### DIRECTIONS FOR THIS TASK:
Arrange the part of the items that opens with the line containing "Back to top" and closes with the line containing "message, cependant ils ont la p" as a Markdown table with the columns Row and Line, numbering each line in order and omitting any blank lines.

-- EXTRACTED INFORMATION follows --

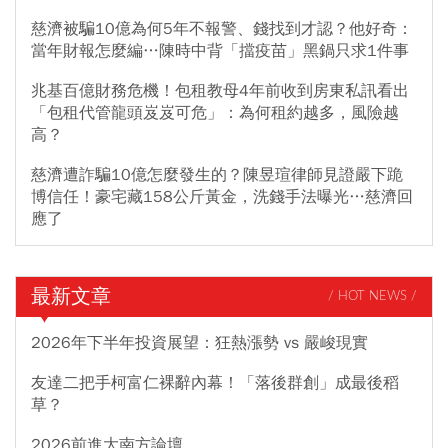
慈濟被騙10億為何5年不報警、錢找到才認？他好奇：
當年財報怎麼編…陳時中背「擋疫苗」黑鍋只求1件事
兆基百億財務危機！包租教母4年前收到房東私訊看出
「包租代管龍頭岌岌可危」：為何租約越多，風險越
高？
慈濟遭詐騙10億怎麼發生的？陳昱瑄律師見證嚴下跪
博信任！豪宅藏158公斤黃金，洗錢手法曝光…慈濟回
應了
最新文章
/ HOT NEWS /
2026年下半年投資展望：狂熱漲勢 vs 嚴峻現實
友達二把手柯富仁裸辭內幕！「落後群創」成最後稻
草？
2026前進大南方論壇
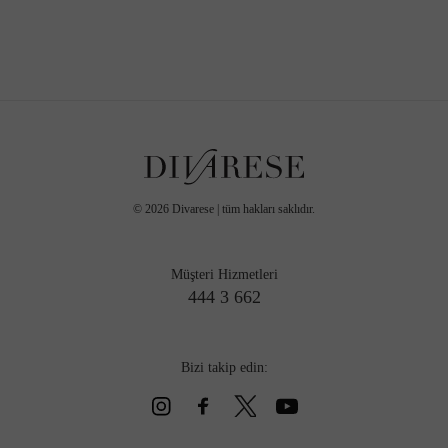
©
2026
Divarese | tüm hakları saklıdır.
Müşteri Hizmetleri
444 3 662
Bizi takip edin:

-- EXTRACTED INFORMATION concluded --
-- EXTRACTED INFORMATION follows --

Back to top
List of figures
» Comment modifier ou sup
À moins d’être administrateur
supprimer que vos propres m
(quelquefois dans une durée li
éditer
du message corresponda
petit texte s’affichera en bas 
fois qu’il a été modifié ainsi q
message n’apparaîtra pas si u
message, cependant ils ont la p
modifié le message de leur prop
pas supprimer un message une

-- EXTRACTED INFORMATION concluded --

### TASK OUTPUT:
| Row | Line |
|---|---|
| 1 | Back to top |
| 2 | List of figures |
| 3 | » Comment modifier ou sup |
| 4 | À moins d’être administrateur |
| 5 | supprimer que vos propres m |
| 6 | (quelquefois dans une durée li |
| 7 | éditer |
| 8 | du message corresponda |
| 9 | petit texte s’affichera en bas  |
| 10 | fois qu’il a été modifié ainsi q |
| 11 | message n’apparaîtra pas si u |
| 12 | message, cependant ils ont la p |